- _What is expected_: Could you please return each line of the data that has the word "down"?

- _Exercise material_:
----
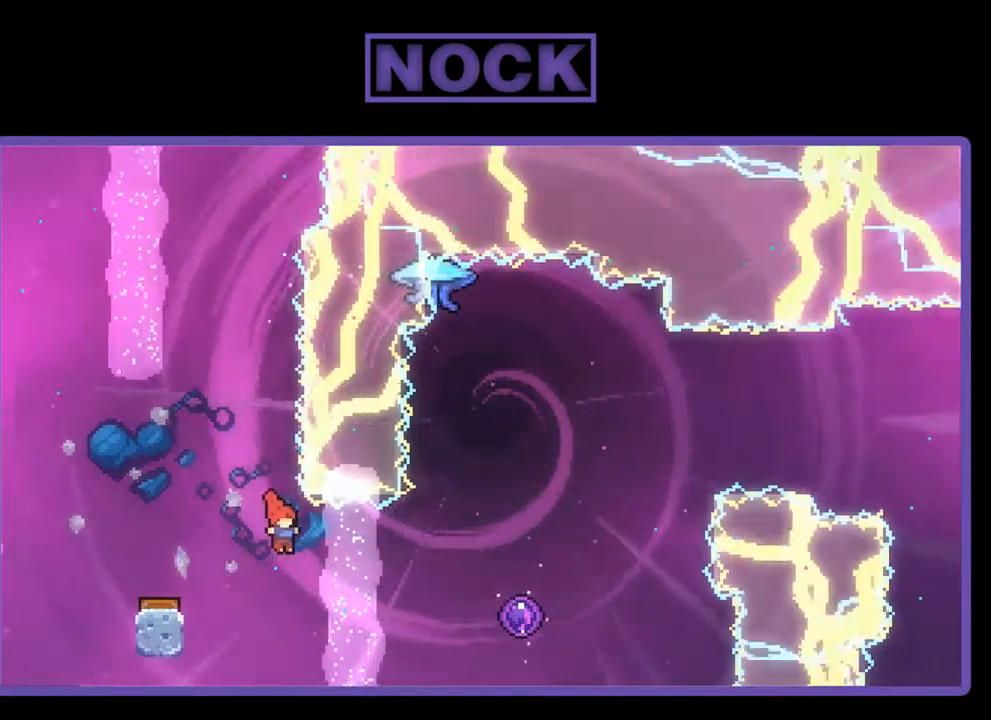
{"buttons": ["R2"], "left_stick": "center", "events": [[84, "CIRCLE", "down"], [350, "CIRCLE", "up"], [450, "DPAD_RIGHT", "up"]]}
----
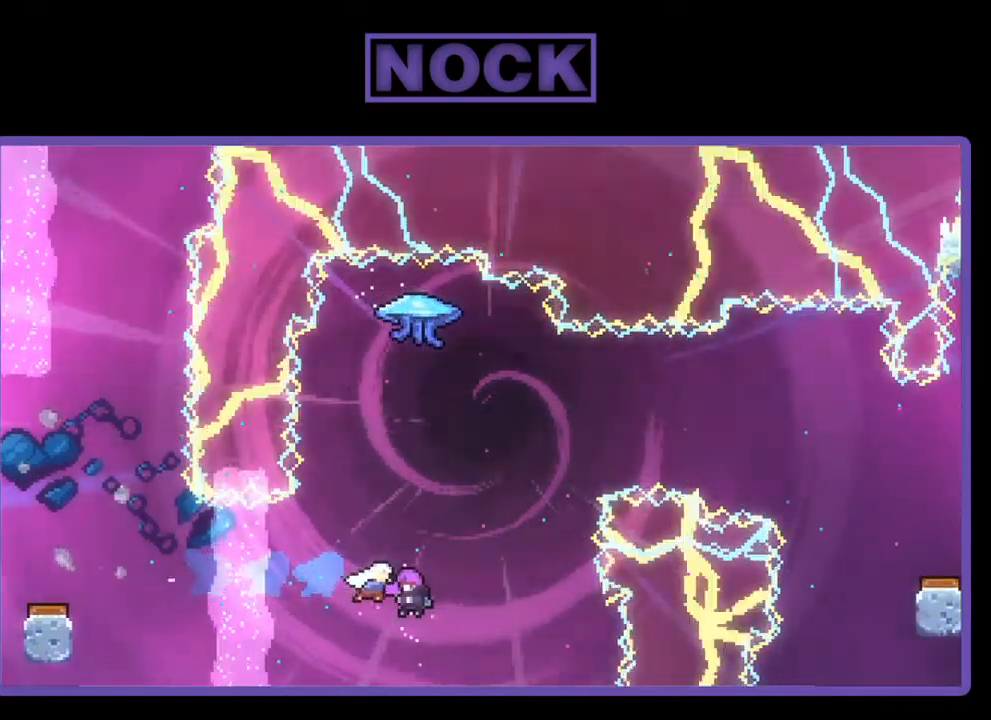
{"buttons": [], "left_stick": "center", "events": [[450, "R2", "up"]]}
----
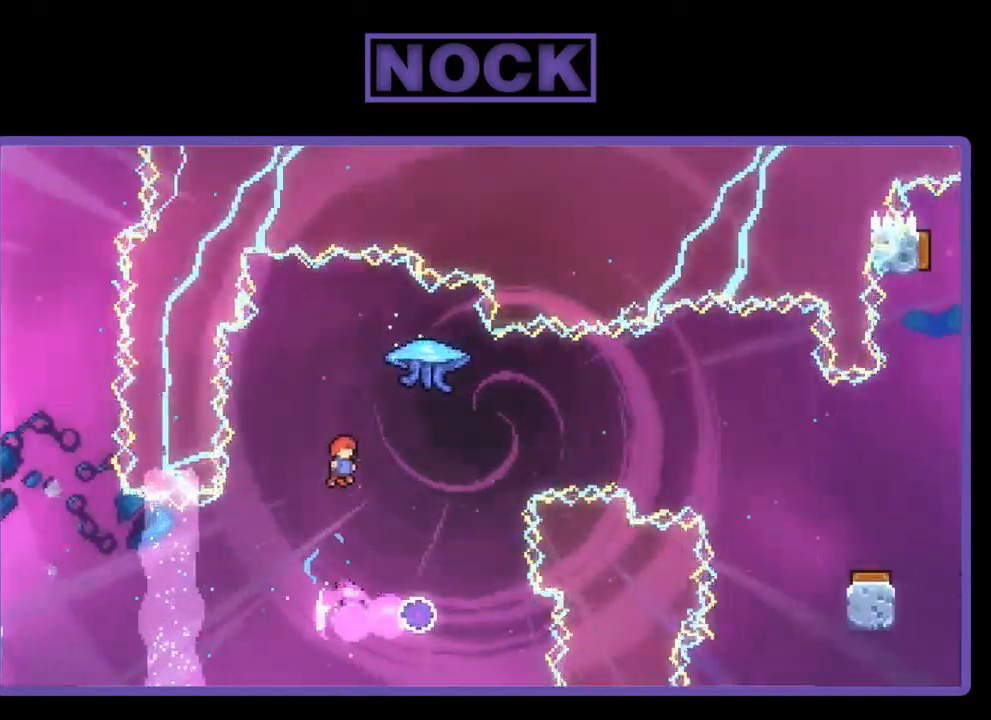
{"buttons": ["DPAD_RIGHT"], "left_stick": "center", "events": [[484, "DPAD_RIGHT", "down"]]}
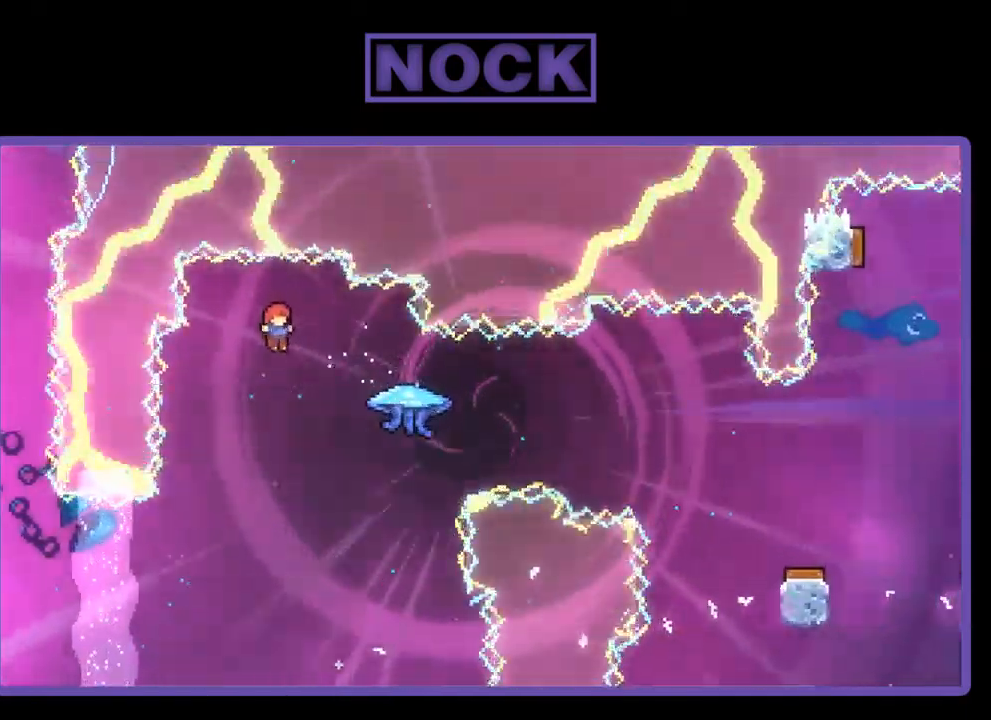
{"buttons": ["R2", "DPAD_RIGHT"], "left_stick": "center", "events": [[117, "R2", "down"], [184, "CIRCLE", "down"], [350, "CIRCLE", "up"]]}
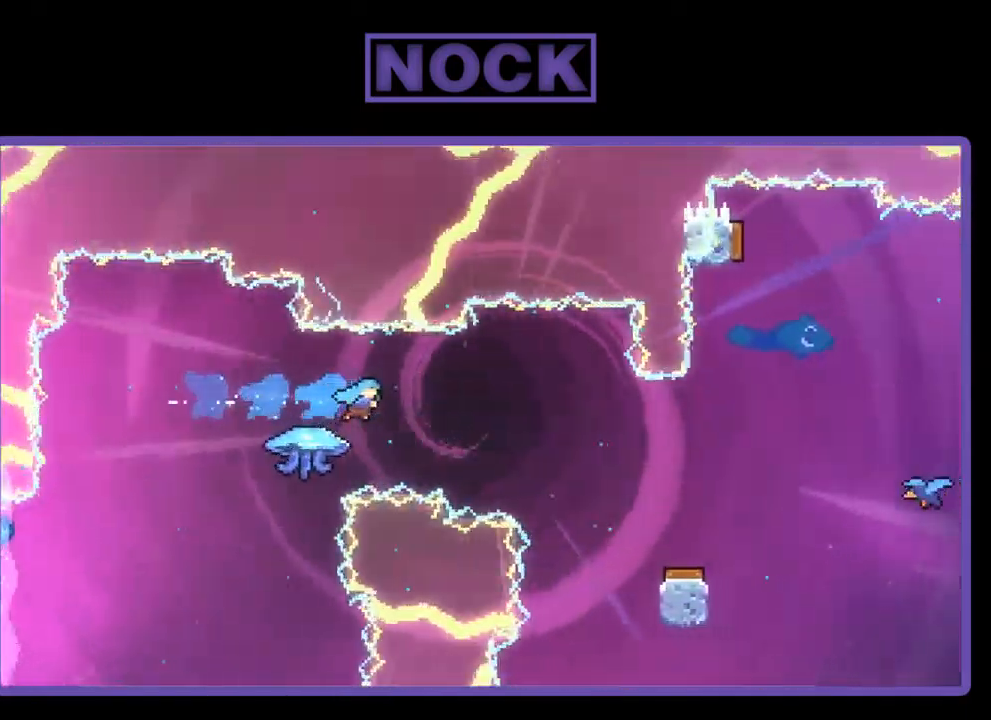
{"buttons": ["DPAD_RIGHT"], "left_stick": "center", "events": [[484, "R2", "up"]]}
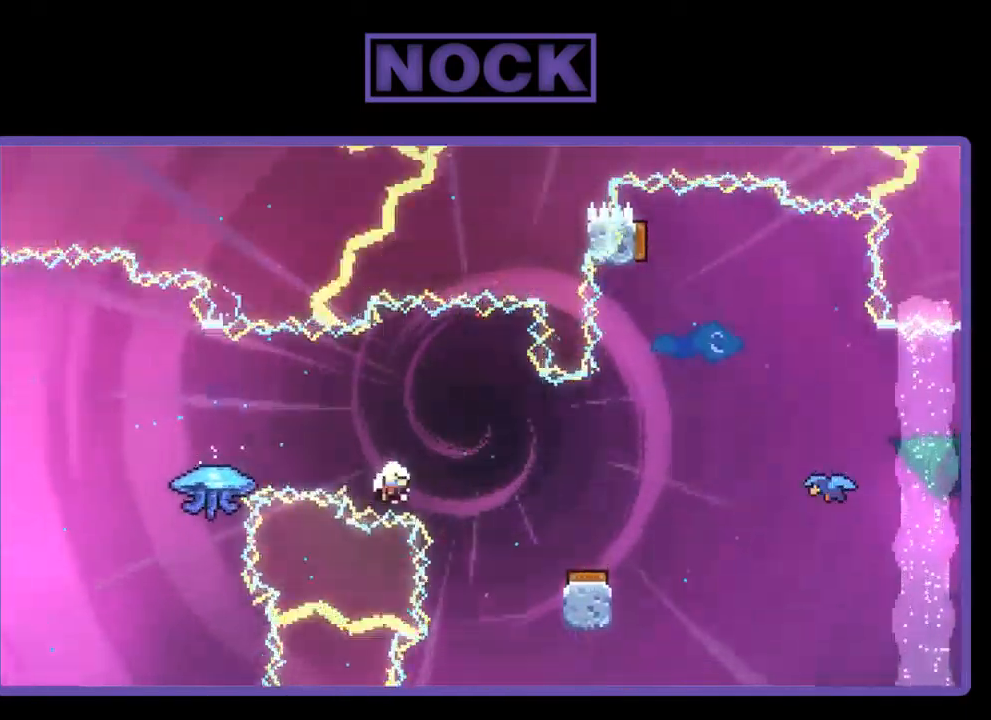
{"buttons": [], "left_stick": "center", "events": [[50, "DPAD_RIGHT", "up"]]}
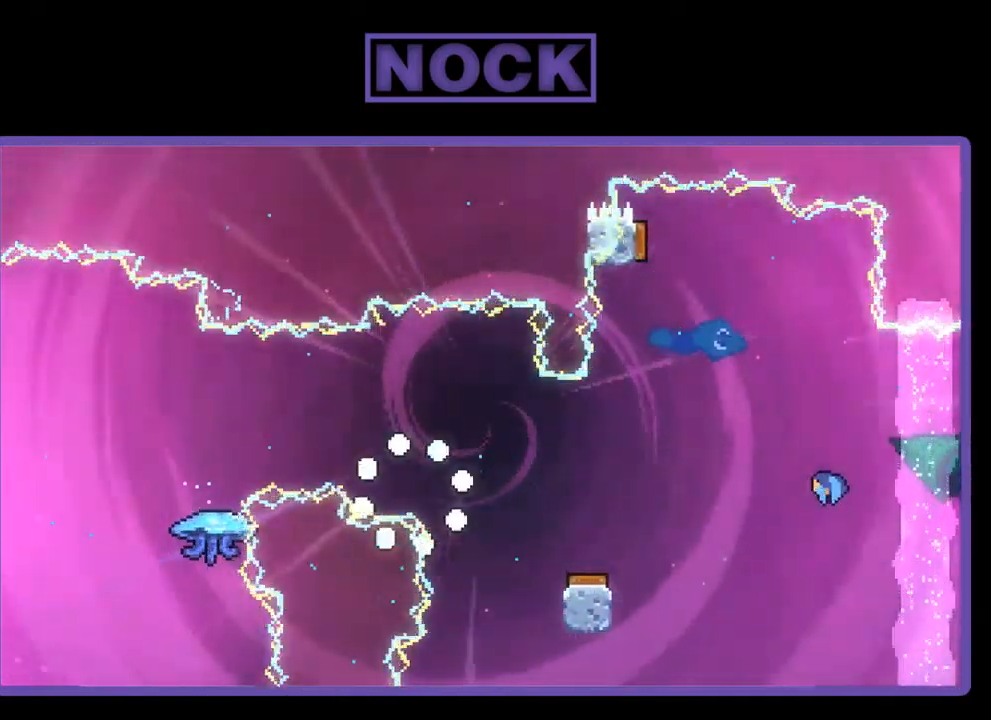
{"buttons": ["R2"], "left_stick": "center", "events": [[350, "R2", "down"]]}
----
- _Result of this exercise_:
{"buttons": ["R2"], "left_stick": "center", "events": [[84, "CIRCLE", "down"], [350, "CIRCLE", "up"], [450, "DPAD_RIGHT", "up"]]}
{"buttons": ["DPAD_RIGHT"], "left_stick": "center", "events": [[484, "DPAD_RIGHT", "down"]]}
{"buttons": ["R2", "DPAD_RIGHT"], "left_stick": "center", "events": [[117, "R2", "down"], [184, "CIRCLE", "down"], [350, "CIRCLE", "up"]]}
{"buttons": ["R2"], "left_stick": "center", "events": [[350, "R2", "down"]]}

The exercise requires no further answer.